━━ GIVEN TEXT
The effects of the low attractiveness of the naval career are not likely to reveal themselves soon in any dramatic fashion. Because it has gone on for so long and because it is chronic, it is even possible to believe that the Navy can safely live with the situation indefinitely. This is a delusion. There are trends, derivatives of the inability to gain and hold the officers it needs, that foreshadow a future in which the Navy’s capability to serve national policy to the full potential of sea power must decline.
The increasingly technological nature of the Navy and past failures in major programs, have emphasized the necessity for co-ordinated management of the total effort needed to bring a major new system into the Fleet. But sufficient naval officers being unavailable, the expanded management is achieved primarily by augmentation of civilian numbers and the contracting of outside help. Up to a point this may be desirable, but when the numbers of civilians in the organizational group become large in proportion to the number of naval officers then control—real control and influence—inexorably shifts to the civilian side of the house. Theoretically the power of decision resides with the military man, but it grows progressively more difficult for him to get a handle on matters; he is swamped with paper he does not have time to read; his touch with facts grows more tenuous, and his approving signature on decisive pieces of paper represents less positive direction than an acquiescence in matters only imperfectly understood.
━━━━
INSTRUCTIONS:
**a.** In the passage on naval officers, what four difficulties does the text say befall the military man as civilians grow numerous? List each one.
**b.** Do these statements agree with the passage on naval officers? Answer yes or no for each, quoting the words that decide it. (i) The effects of the naval career's low attractiveness will soon show themselves dramatically. (ii) Expanded management is achieved mainly by adding civilians and contracting outside help. (iii) Believing the Navy can live with the situation indefinitely is called a delusion.
**c.** From the passage on naval officers, print the text between "The effects of" and "power must decline.", inclusive.
━━ MATERIAL PROVIDED
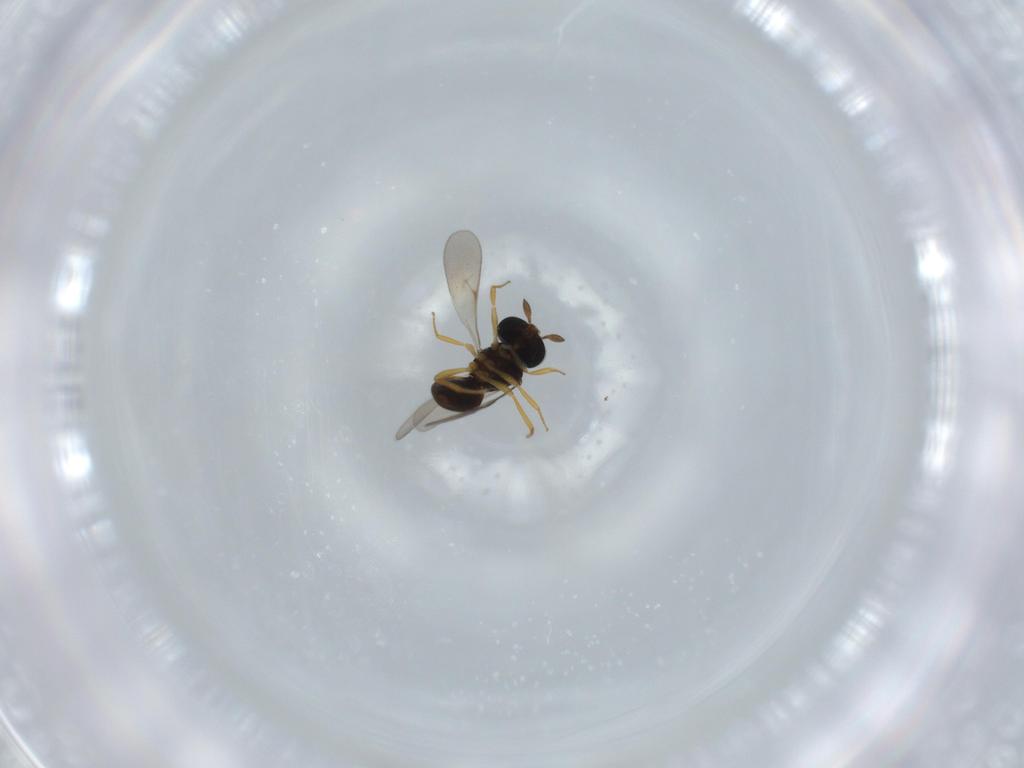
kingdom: Animalia
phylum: Arthropoda
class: Insecta
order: Hymenoptera
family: Scelionidae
━━━━
ANSWERS TO THE TASKS:
**a.**
1. It grows progressively more difficult for him to get a handle on matters.
2. He is swamped with paper he does not have time to read.
3. His touch with facts grows more tenuous.
4. His approving signature on decisive pieces of paper represents less positive direction than an acquiescence in matters only imperfectly understood.

**b.**
(i) No: "The effects of the low attractiveness of the naval career are not likely to reveal themselves soon in any dramatic fashion."
(ii) Yes: "the expanded management is achieved primarily by augmentation of civilian numbers and the contracting of outside help."
(iii) Yes: "This is a delusion."

**c.**
The effects of the low attractiveness of the naval career are not likely to reveal themselves soon in any dramatic fashion. Because it has gone on for so long and because it is chronic, it is even possible to believe that the Navy can safely live with the situation indefinitely. This is a delusion. There are trends, derivatives of the inability to gain and hold the officers it needs, that foreshadow a future in which the Navy’s capability to serve national policy to the full potential of sea power must decline.